The record in the Hoelscher case discloses the prisoner was only nineteen years of age. No record was made pursuant to the present requirements of Rule 1-11. The order book recitals that the prisoner Hoelscher knew the nature and consequences of the crime of which he was charged were mere generalities not conclusive against the positive statement of facts in his petition.

When a prisoner is merely advised that he has a constitutional right to a trial by jury without more, he is not thereby sufficiently informed to enter his plea knowingly and understandingly. The law on included offenses has been in the books so long and is so well understood that it can hardly be said it is one of the "intricacies" of the law. It seems to me that the opinion by Mr. Justice Black in Von Moltke v.

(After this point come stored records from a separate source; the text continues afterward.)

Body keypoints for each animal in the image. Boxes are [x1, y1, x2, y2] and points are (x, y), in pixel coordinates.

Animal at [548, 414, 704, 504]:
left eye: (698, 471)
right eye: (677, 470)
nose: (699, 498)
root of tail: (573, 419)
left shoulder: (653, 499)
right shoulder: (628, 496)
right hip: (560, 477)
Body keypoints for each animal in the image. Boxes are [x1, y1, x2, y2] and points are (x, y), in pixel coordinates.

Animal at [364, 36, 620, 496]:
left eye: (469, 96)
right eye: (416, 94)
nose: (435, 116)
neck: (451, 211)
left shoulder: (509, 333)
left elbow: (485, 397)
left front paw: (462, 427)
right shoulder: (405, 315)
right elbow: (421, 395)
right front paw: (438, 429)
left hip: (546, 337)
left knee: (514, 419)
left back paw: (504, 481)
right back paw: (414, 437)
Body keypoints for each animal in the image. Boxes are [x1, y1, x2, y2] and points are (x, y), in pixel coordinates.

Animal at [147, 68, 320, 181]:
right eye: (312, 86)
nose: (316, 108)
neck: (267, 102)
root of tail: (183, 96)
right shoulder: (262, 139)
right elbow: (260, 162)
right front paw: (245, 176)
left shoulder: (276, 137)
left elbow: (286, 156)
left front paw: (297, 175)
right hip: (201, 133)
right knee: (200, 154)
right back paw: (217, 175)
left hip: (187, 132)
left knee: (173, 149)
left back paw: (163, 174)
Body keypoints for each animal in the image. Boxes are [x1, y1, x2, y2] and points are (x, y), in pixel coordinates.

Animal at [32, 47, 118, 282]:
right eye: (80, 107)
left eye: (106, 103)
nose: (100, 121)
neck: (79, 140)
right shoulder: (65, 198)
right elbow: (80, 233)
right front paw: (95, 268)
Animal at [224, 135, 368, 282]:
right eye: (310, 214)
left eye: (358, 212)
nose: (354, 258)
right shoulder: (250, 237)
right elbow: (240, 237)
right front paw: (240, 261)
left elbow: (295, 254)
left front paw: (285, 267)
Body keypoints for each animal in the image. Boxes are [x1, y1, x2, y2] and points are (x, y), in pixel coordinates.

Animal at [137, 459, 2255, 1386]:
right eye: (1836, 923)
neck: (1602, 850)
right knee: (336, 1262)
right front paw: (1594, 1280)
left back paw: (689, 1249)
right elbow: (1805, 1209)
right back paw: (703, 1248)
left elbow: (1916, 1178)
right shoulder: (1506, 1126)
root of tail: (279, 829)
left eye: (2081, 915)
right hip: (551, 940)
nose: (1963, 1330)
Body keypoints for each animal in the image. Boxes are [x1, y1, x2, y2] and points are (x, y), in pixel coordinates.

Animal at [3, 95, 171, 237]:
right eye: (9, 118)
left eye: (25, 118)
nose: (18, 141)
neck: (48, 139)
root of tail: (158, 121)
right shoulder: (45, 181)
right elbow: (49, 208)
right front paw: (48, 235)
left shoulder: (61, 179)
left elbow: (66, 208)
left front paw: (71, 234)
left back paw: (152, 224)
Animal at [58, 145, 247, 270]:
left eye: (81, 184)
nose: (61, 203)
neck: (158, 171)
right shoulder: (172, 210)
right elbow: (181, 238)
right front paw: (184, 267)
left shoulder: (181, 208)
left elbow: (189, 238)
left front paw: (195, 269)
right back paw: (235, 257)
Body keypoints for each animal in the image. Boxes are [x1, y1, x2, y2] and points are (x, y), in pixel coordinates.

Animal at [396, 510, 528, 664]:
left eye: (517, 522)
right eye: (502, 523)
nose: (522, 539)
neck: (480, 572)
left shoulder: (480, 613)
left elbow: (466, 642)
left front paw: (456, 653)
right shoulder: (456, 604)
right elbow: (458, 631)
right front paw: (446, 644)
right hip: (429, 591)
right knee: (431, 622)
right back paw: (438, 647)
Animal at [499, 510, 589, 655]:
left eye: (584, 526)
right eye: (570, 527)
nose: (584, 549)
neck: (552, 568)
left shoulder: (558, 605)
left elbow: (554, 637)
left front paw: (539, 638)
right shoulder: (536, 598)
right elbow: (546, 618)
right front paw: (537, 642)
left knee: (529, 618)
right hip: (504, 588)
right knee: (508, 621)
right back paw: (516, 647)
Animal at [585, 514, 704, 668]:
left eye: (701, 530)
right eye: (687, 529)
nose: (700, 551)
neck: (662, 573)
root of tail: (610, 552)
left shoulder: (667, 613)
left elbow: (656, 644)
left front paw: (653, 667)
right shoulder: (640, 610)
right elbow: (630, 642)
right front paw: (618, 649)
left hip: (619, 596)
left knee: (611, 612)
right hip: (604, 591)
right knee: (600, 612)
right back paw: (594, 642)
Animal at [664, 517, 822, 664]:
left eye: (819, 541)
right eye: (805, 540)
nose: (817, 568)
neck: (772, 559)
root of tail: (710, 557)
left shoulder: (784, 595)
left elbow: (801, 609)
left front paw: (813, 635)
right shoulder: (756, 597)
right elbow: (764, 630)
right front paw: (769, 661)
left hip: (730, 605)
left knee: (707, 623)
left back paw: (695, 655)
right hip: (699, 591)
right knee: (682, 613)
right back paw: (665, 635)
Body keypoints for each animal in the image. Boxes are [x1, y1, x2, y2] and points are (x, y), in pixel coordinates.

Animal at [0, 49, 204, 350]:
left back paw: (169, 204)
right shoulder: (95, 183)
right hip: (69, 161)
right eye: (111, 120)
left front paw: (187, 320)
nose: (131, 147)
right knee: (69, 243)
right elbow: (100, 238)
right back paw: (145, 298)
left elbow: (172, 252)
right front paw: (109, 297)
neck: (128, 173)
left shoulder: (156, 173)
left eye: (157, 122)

Gillies (1948), 332 U.S. 708, 68 S. Ct. 316, 92 L. Ed. 309, correctly laid down the test for a plea of guilty to be made *587 understandingly, as follows: "To be valid such waiver must be made with an apprehension of the nature of the charges, the statutory offenses included within them, the range of allowable punishments thereunder, possible defenses to the charges and circumstances in mitigation thereof, and all other facts essential to a broad understanding of the whole matter."

But in the appeal at bar I concur in the reversal of the judgment for the reason that the proceedings had under Rule 1-11 show he was informed of the amount of fine and term of imprisonment for the plea of guilty on the charge of forgery. What the prisoner complains about is the failure of the court on its own motion to inform him when the forgery judgment would begin to be served. The prisoner made no request on this, and he knew he was on parole and had violated it. I know of no precedent which requires a trial court on his own motion to instruct a prisoner as to when he shall begin to serve his sentence. If the prisoner had asked, and the court had misinformed him, a different question would be presented. The fact that the prisoner may have been under misapprehension as to the effect of the parole statutes did not make the plea voidable.

Therefore, I concur in the reversal of the judgment.

NOTE. — Reported in 130 N.E.2d 226.

NOTES

[1] Any prisoner who has been sentenced and committed to the Indiana State Prison, Indiana Women's Prison or the Indiana Reformatory, and has been released upon parole therefrom and while at large upon such parole said prisoner shall commit another crime and upon conviction thereof shall be sentenced anew to one of the institutions named herein, said prisoner shall be subject to serve the second sentence after the first sentence is served or annulled and the second sentence is to commence from the termination of his or her liability upon the first or former sentence. Acts 1947, ch. 61, § 1, p. 205, being § 9-2250, Burns' 1942 Repl. (1953 Cum. Supp.).